Whether real or fictional ‘John’ .with his equal opportunities hatred of muslims and Jews, seems a useful tool to convince Stuart Ritchie’s students that his heart’s in the right left-liberal place and they needn’t cancel him.

Last edited 3 years ago by Alan Osband
hayden eastwood
hayden eastwood
3 years ago

If your mate John was listening to a gay jew (Milo Yiannopolis) he can’t be that extreme. And what exactly is rightwing about Milo Yiannopolis, exactly? Sounds to me like a bog-standard libertarian, but I suppose anything right of Vladimir Lennin these days is the new “rightwing”.

Alex Delszsen
Alex Delszsen
3 years ago

Honestly, I would like a bit more evidence that John is spouting “straight up” white nationalist theory, or is a hater for voting for Trump.
I know you have probably come to this conclusion after hours of thought. I hear Emily Bazelon and David Plotz aurally hand-wringing over not being able to understand this and that…after collecting “evidence” from things they have read from writers they think pass muster. I want to yell at them that, if they do not understand, then they should actually speak to a few more people, and not the straw man, ideologically-opposite types, so they can claim that they have heard what the other “side” thinks. So,yes, they also demonstrate that hours of thought might still steer one to conclusions they already have.
I listen to all sources critically. Things do not follow from what sentence was set about before, whether from Kamala Harris to Tucker Carlson. Last night, TC mocked Fauci/Biden for “knowing” that the Covid-causing virus cannot be spread outside, say, at BLM demos, and followed that by saying something to the effect of, “but they won’t let you go to church.” Sorry, Tucker, church is held inside buildings.
To continue on this side topic, I am pretty unconvinced that children are somehow poor carriers of this virus. This flies in the face of lived experience that children carry home all sorts of colds and virii to their working parents, and to their teachers. Yet somehow, for this one virus, they will not act as a productive, disease-spreading vector? This could be so, but pardon me for not wanting to go with the folk wisdom on this one, even if your “my child” is “scientifically not a spreader.”

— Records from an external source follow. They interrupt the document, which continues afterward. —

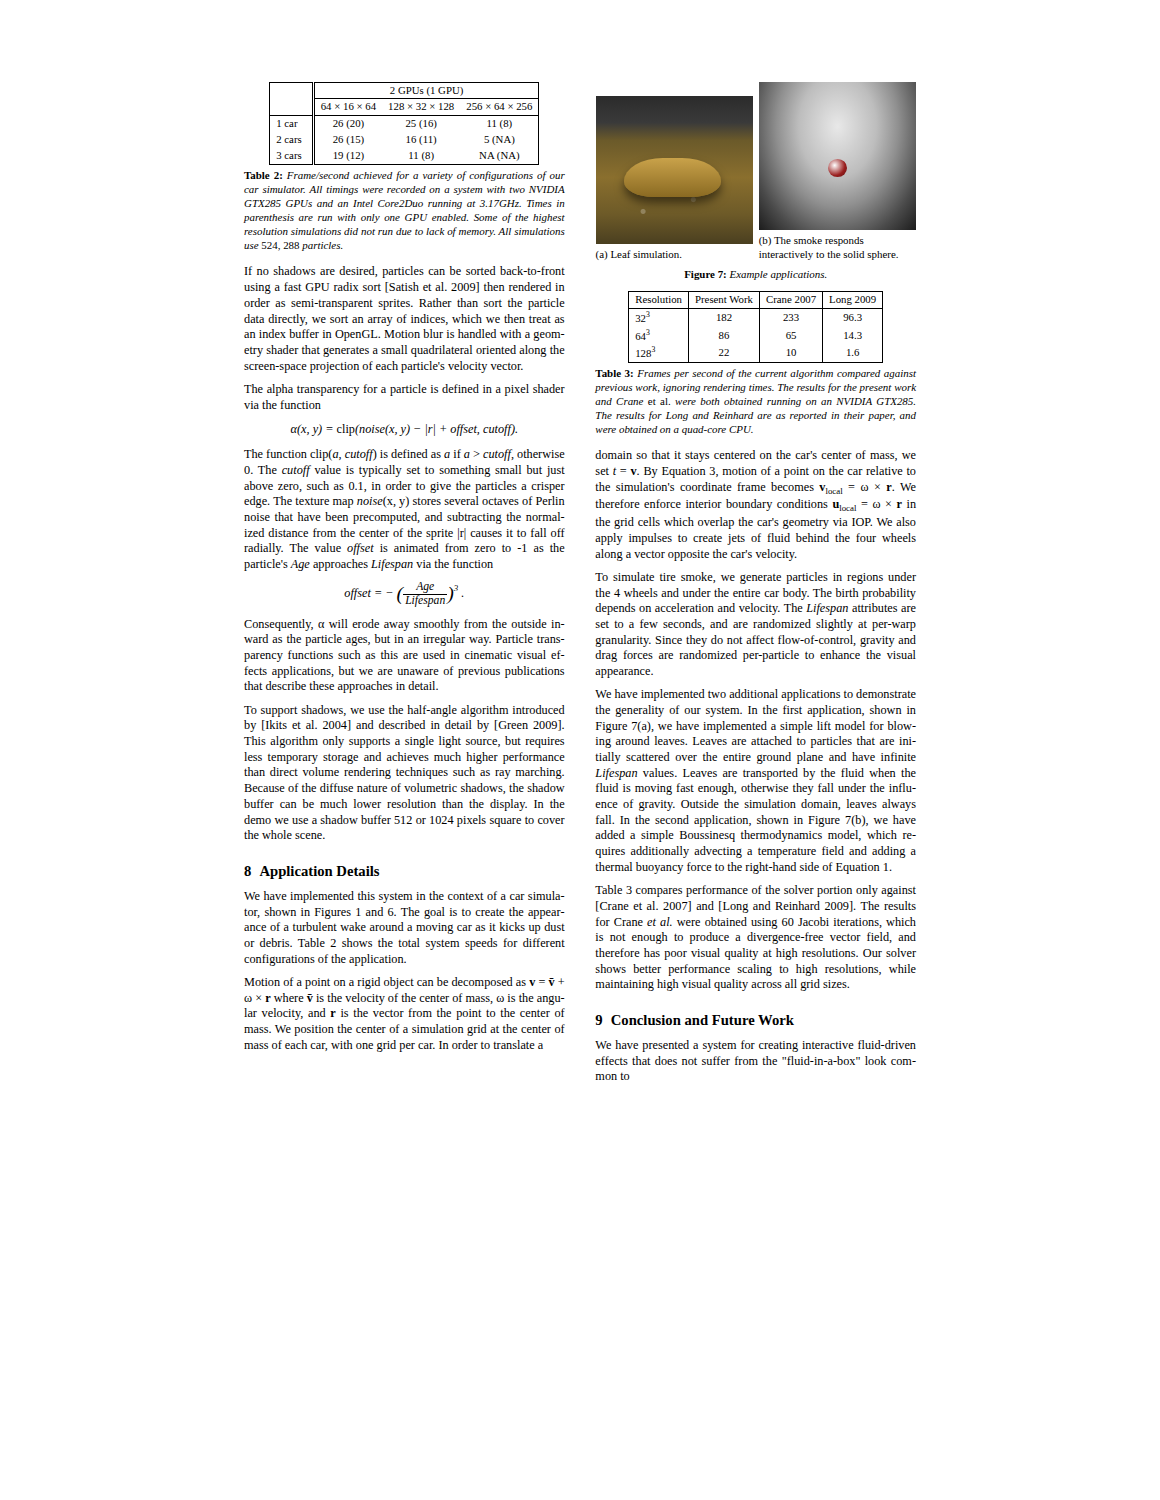| | 2 GPUs (1 GPU) |
| | 64 × 16 × 64 | 128 × 32 × 128 | 256 × 64 × 256 |
| 1 car | 26 (20) | 25 (16) | 11 (8) |
| 2 cars | 26 (15) | 16 (11) | 5 (NA) |
| 3 cars | 19 (12) | 11 (8) | NA (NA) |
Table 2: Frame/second achieved for a variety of configurations of our car simulator. All timings were recorded on a system with two NVIDIA GTX285 GPUs and an Intel Core2Duo running at 3.17GHz. Times in parenthesis are run with only one GPU enabled. Some of the highest resolution simulations did not run due to lack of memory. All simulations use 524, 288 particles.
If no shadows are desired, particles can be sorted back-to-front using a fast GPU radix sort [Satish et al. 2009] then rendered in order as semi-transparent sprites. Rather than sort the particle data directly, we sort an array of indices, which we then treat as an index buffer in OpenGL. Motion blur is handled with a geometry shader that generates a small quadrilateral oriented along the screen-space projection of each particle's velocity vector.
The alpha transparency for a particle is defined in a pixel shader via the function
α(x, y) = clip(noise(x, y) − |r| + offset, cutoff).
The function clip(a, cutoff) is defined as a if a > cutoff, otherwise 0. The cutoff value is typically set to something small but just above zero, such as 0.1, in order to give the particles a crisper edge. The texture map noise(x, y) stores several octaves of Perlin noise that have been precomputed, and subtracting the normalized distance from the center of the sprite |r| causes it to fall off radially. The value offset is animated from zero to -1 as the particle's Age approaches Lifespan via the function
offset = − (Age Lifespan)3 .
Consequently, α will erode away smoothly from the outside inward as the particle ages, but in an irregular way. Particle transparency functions such as this are used in cinematic visual effects applications, but we are unaware of previous publications that describe these approaches in detail.
To support shadows, we use the half-angle algorithm introduced by [Ikits et al. 2004] and described in detail by [Green 2009]. This algorithm only supports a single light source, but requires less temporary storage and achieves much higher performance than direct volume rendering techniques such as ray marching. Because of the diffuse nature of volumetric shadows, the shadow buffer can be much lower resolution than the display. In the demo we use a shadow buffer 512 or 1024 pixels square to cover the whole scene.
8 Application Details
We have implemented this system in the context of a car simulator, shown in Figures 1 and 6. The goal is to create the appearance of a turbulent wake around a moving car as it kicks up dust or debris. Table 2 shows the total system speeds for different configurations of the application.
Motion of a point on a rigid object can be decomposed as v = v̄ + ω × r where v̄ is the velocity of the center of mass, ω is the angular velocity, and r is the vector from the point to the center of mass. We position the center of a simulation grid at the center of mass of each car, with one grid per car. In order to translate a
(a) Leaf simulation.
(b) The smoke responds interactively to the solid sphere.
Figure 7: Example applications.
| Resolution | Present Work | Crane 2007 | Long 2009 |
| 32 3 | 182 | 233 | 96.3 |
| 64 3 | 86 | 65 | 14.3 |
| 128 3 | 22 | 10 | 1.6 |
Table 3: Frames per second of the current algorithm compared against previous work, ignoring rendering times. The results for the present work and Crane et al. were both obtained running on an NVIDIA GTX285. The results for Long and Reinhard are as reported in their paper, and were obtained on a quad-core CPU.
domain so that it stays centered on the car's center of mass, we set t = v. By Equation 3, motion of a point on the car relative to the simulation's coordinate frame becomes vlocal = ω × r. We therefore enforce interior boundary conditions ulocal = ω × r in the grid cells which overlap the car's geometry via IOP. We also apply impulses to create jets of fluid behind the four wheels along a vector opposite the car's velocity.
To simulate tire smoke, we generate particles in regions under the 4 wheels and under the entire car body. The birth probability depends on acceleration and velocity. The Lifespan attributes are set to a few seconds, and are randomized slightly at per-warp granularity. Since they do not affect flow-of-control, gravity and drag forces are randomized per-particle to enhance the visual appearance.
We have implemented two additional applications to demonstrate the generality of our system. In the first application, shown in Figure 7(a), we have implemented a simple lift model for blowing around leaves. Leaves are attached to particles that are initially scattered over the entire ground plane and have infinite Lifespan values. Leaves are transported by the fluid when the fluid is moving fast enough, otherwise they fall under the influence of gravity. Outside the simulation domain, leaves always fall. In the second application, shown in Figure 7(b), we have added a simple Boussinesq thermodynamics model, which requires additionally advecting a temperature field and adding a thermal buoyancy force to the right-hand side of Equation 1.
Table 3 compares performance of the solver portion only against [Crane et al. 2007] and [Long and Reinhard 2009]. The results for Crane et al. were obtained using 60 Jacobi iterations, which is not enough to produce a divergence-free vector field, and therefore has poor visual quality at high resolutions. Our solver shows better performance scaling to high resolutions, while maintaining high visual quality across all grid sizes.
9 Conclusion and Future Work
We have presented a system for creating interactive fluid-driven effects that does not suffer from the "fluid-in-a-box" look common to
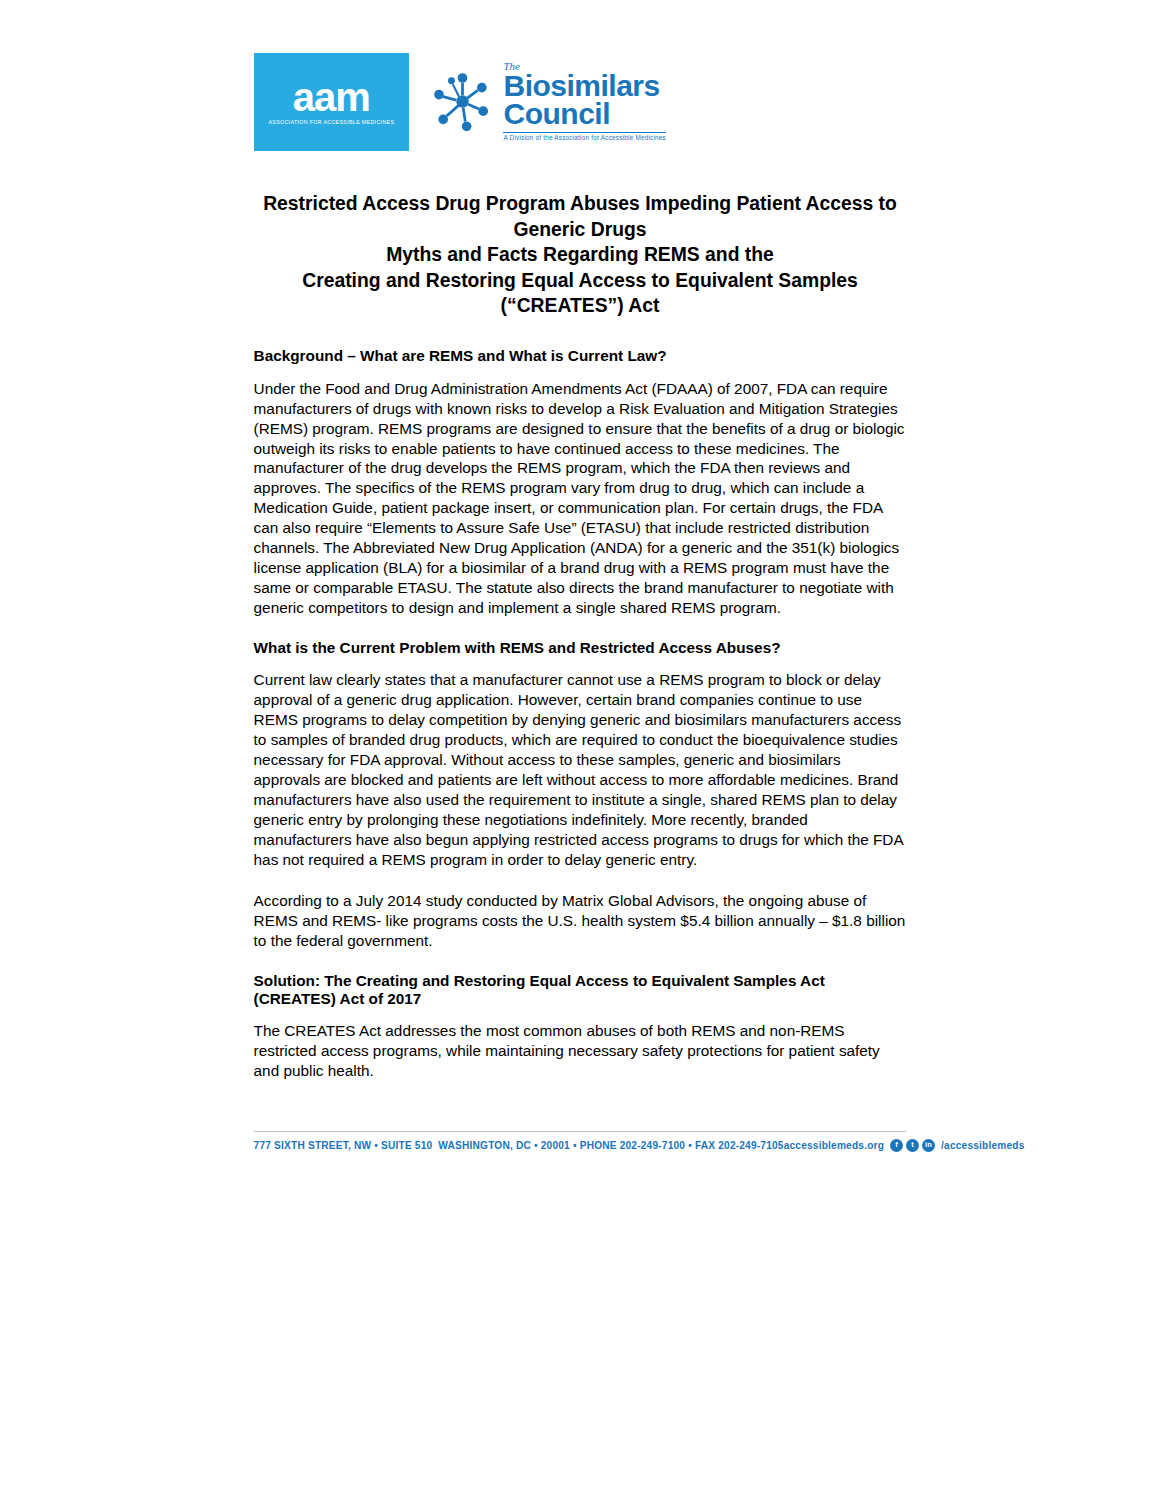aam
Association for Accessible Medicines
The
Biosimilars
Council
A Division of the Association for Accessible Medicines
Restricted Access Drug Program Abuses Impeding Patient Access to Generic Drugs
Myths and Facts Regarding REMS and the
Creating and Restoring Equal Access to Equivalent Samples (“CREATES”) Act
Background – What are REMS and What is Current Law?
Under the Food and Drug Administration Amendments Act (FDAAA) of 2007, FDA can require manufacturers of drugs with known risks to develop a Risk Evaluation and Mitigation Strategies (REMS) program. REMS programs are designed to ensure that the benefits of a drug or biologic outweigh its risks to enable patients to have continued access to these medicines. The manufacturer of the drug develops the REMS program, which the FDA then reviews and approves. The specifics of the REMS program vary from drug to drug, which can include a Medication Guide, patient package insert, or communication plan. For certain drugs, the FDA can also require “Elements to Assure Safe Use” (ETASU) that include restricted distribution channels. The Abbreviated New Drug Application (ANDA) for a generic and the 351(k) biologics license application (BLA) for a biosimilar of a brand drug with a REMS program must have the same or comparable ETASU. The statute also directs the brand manufacturer to negotiate with generic competitors to design and implement a single shared REMS program.
What is the Current Problem with REMS and Restricted Access Abuses?
Current law clearly states that a manufacturer cannot use a REMS program to block or delay approval of a generic drug application. However, certain brand companies continue to use REMS programs to delay competition by denying generic and biosimilars manufacturers access to samples of branded drug products, which are required to conduct the bioequivalence studies necessary for FDA approval. Without access to these samples, generic and biosimilars approvals are blocked and patients are left without access to more affordable medicines. Brand manufacturers have also used the requirement to institute a single, shared REMS plan to delay generic entry by prolonging these negotiations indefinitely. More recently, branded manufacturers have also begun applying restricted access programs to drugs for which the FDA has not required a REMS program in order to delay generic entry.
According to a July 2014 study conducted by Matrix Global Advisors, the ongoing abuse of REMS and REMS- like programs costs the U.S. health system $5.4 billion annually – $1.8 billion to the federal government.
Solution: The Creating and Restoring Equal Access to Equivalent Samples Act (CREATES) Act of 2017
The CREATES Act addresses the most common abuses of both REMS and non-REMS restricted access programs, while maintaining necessary safety protections for patient safety and public health.
777 SIXTH STREET, NW • SUITE 510 WASHINGTON, DC • 20001 • PHONE 202-249-7100 • FAX 202-249-7105
accessiblemeds.org ftin /accessiblemeds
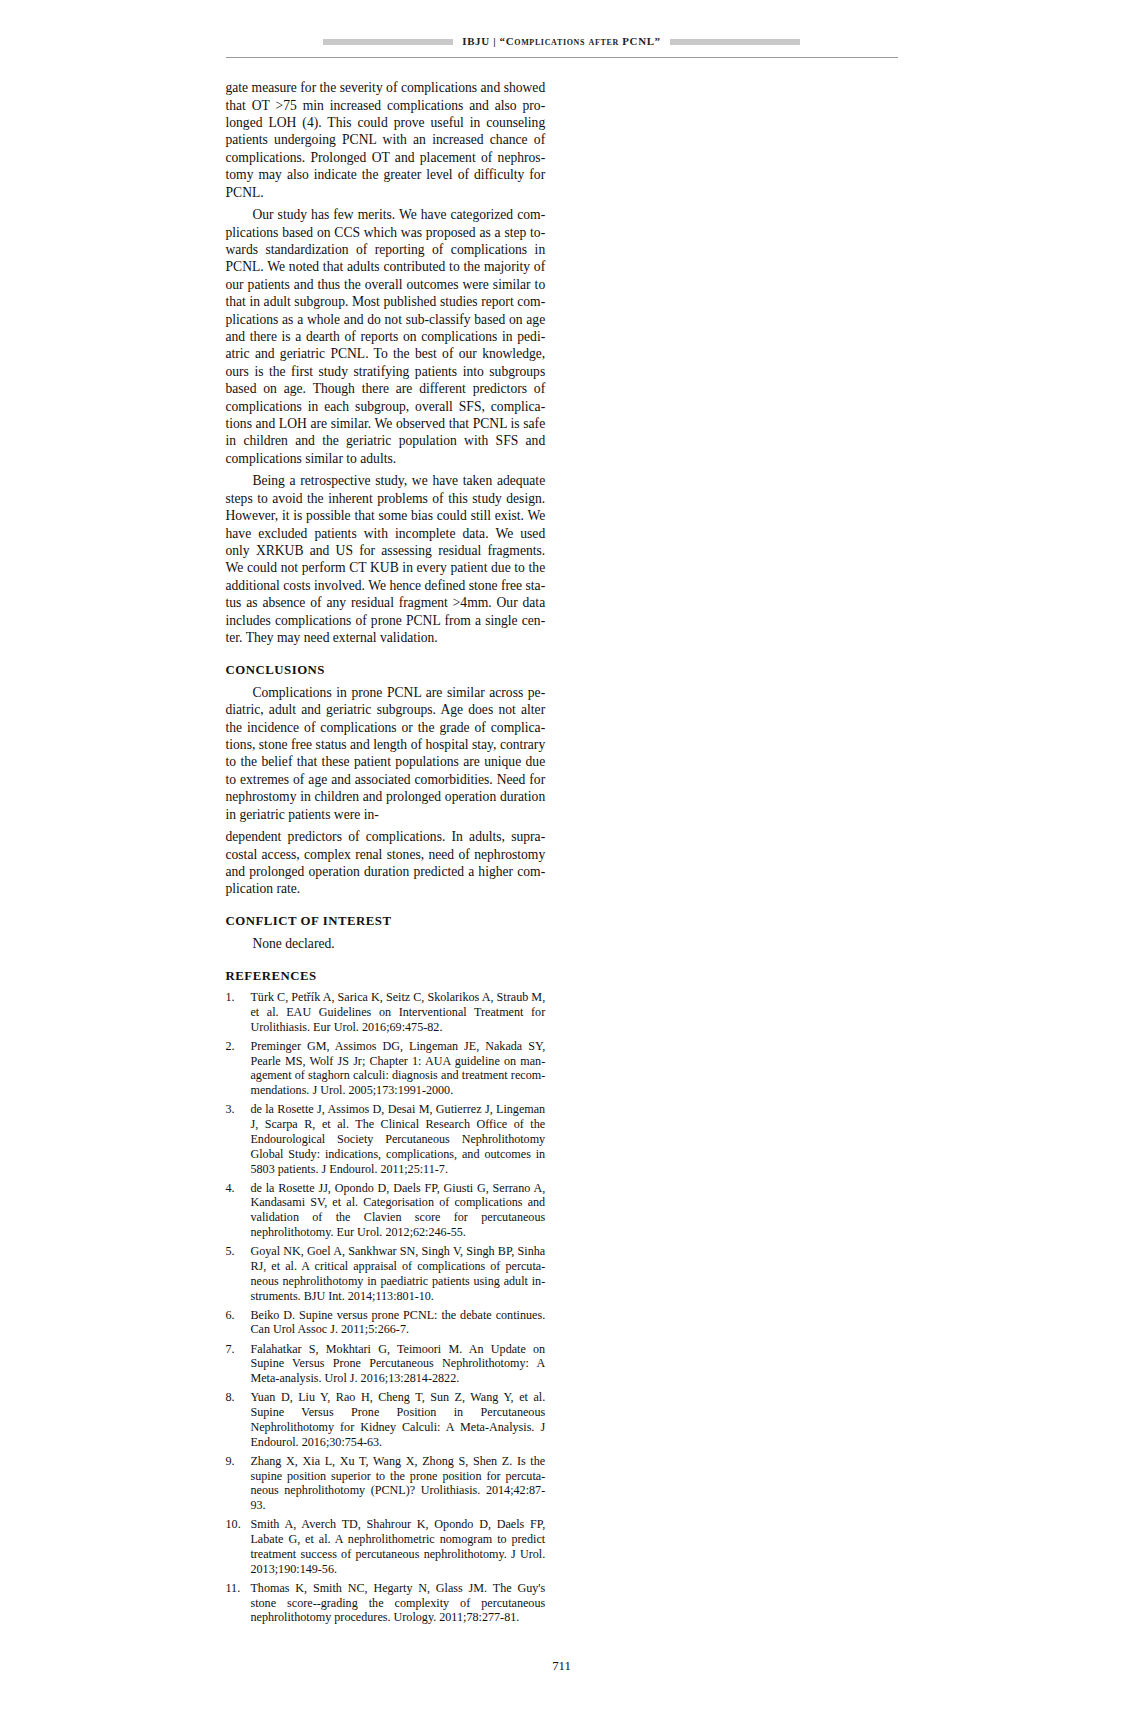IBJU | “Complications after PCNL”
gate measure for the severity of complications and showed that OT >75 min increased complications and also prolonged LOH (4). This could prove useful in counseling patients undergoing PCNL with an increased chance of complications. Prolonged OT and placement of nephrostomy may also indicate the greater level of difficulty for PCNL.
Our study has few merits. We have categorized complications based on CCS which was proposed as a step towards standardization of reporting of complications in PCNL. We noted that adults contributed to the majority of our patients and thus the overall outcomes were similar to that in adult subgroup. Most published studies report complications as a whole and do not sub-classify based on age and there is a dearth of reports on complications in pediatric and geriatric PCNL. To the best of our knowledge, ours is the first study stratifying patients into subgroups based on age. Though there are different predictors of complications in each subgroup, overall SFS, complications and LOH are similar. We observed that PCNL is safe in children and the geriatric population with SFS and complications similar to adults.
Being a retrospective study, we have taken adequate steps to avoid the inherent problems of this study design. However, it is possible that some bias could still exist. We have excluded patients with incomplete data. We used only XRKUB and US for assessing residual fragments. We could not perform CT KUB in every patient due to the additional costs involved. We hence defined stone free status as absence of any residual fragment >4mm. Our data includes complications of prone PCNL from a single center. They may need external validation.
Conclusions
Complications in prone PCNL are similar across pediatric, adult and geriatric subgroups. Age does not alter the incidence of complications or the grade of complications, stone free status and length of hospital stay, contrary to the belief that these patient populations are unique due to extremes of age and associated comorbidities. Need for nephrostomy in children and prolonged operation duration in geriatric patients were in-
dependent predictors of complications. In adults, supracostal access, complex renal stones, need of nephrostomy and prolonged operation duration predicted a higher complication rate.
Conflict of Interest
None declared.
References
Türk C, Petřík A, Sarica K, Seitz C, Skolarikos A, Straub M, et al. EAU Guidelines on Interventional Treatment for Urolithiasis. Eur Urol. 2016;69:475-82.
Preminger GM, Assimos DG, Lingeman JE, Nakada SY, Pearle MS, Wolf JS Jr; Chapter 1: AUA guideline on management of staghorn calculi: diagnosis and treatment recommendations. J Urol. 2005;173:1991-2000.
de la Rosette J, Assimos D, Desai M, Gutierrez J, Lingeman J, Scarpa R, et al. The Clinical Research Office of the Endourological Society Percutaneous Nephrolithotomy Global Study: indications, complications, and outcomes in 5803 patients. J Endourol. 2011;25:11-7.
de la Rosette JJ, Opondo D, Daels FP, Giusti G, Serrano A, Kandasami SV, et al. Categorisation of complications and validation of the Clavien score for percutaneous nephrolithotomy. Eur Urol. 2012;62:246-55.
Goyal NK, Goel A, Sankhwar SN, Singh V, Singh BP, Sinha RJ, et al. A critical appraisal of complications of percutaneous nephrolithotomy in paediatric patients using adult instruments. BJU Int. 2014;113:801-10.
Beiko D. Supine versus prone PCNL: the debate continues. Can Urol Assoc J. 2011;5:266-7.
Falahatkar S, Mokhtari G, Teimoori M. An Update on Supine Versus Prone Percutaneous Nephrolithotomy: A Meta-analysis. Urol J. 2016;13:2814-2822.
Yuan D, Liu Y, Rao H, Cheng T, Sun Z, Wang Y, et al. Supine Versus Prone Position in Percutaneous Nephrolithotomy for Kidney Calculi: A Meta-Analysis. J Endourol. 2016;30:754-63.
Zhang X, Xia L, Xu T, Wang X, Zhong S, Shen Z. Is the supine position superior to the prone position for percutaneous nephrolithotomy (PCNL)? Urolithiasis. 2014;42:87-93.
Smith A, Averch TD, Shahrour K, Opondo D, Daels FP, Labate G, et al. A nephrolithometric nomogram to predict treatment success of percutaneous nephrolithotomy. J Urol. 2013;190:149-56.
Thomas K, Smith NC, Hegarty N, Glass JM. The Guy's stone score--grading the complexity of percutaneous nephrolithotomy procedures. Urology. 2011;78:277-81.
711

Last edited 3 years ago by Alex Delszsen
mike otter
mike otter
3 years ago

I think the Williams book is a classic case of “if i were going to Dublin, i wouldn’t start from here”. People who have been exposed to fear and hate tend to fear and hate, and those that are not tend not to. As far as being beaten up by “homophobic thugs” goes perhaps this Williams character is simply not a nice guy so attracts a higher number of people willing to kick his head in than the rest of us. As the post modern left is so riven with hate (and fear) i’d be more worried if people didn’t want to do something to stop them. The UK’s lack of a genuine police or judicial system leaves direct action as the only option, and hate crime is much more likely to be the chosen path since you can’t educate lefties out of their hate any more than you could “educate” a Milwall fan to support West Ham.

mike otter
mike otter
3 years ago

I suppose a lot depends on which Slipknot song you listen to: XIX is a song full of love and Surfacing a song full of hate. I presume people like the author Williams can’t understand that People=Mierda is ironic humor which is pretty common in blue collar Iowa but not so much in the world of NWA who were a wierd mix of smart college kids and not so smart street crims.

Pascal Bercker
Pascal Bercker
3 years ago

I am getting increasingly disappointed with UNHERD. I feel there is more content in the responses than in the article itself which struck me as mostly a puff piece, and not at all deeply thought out.

wpm327
wpm327
3 years ago

Your premise is that if one is of the right then they must hate. Childish thinking and a silly paper overall.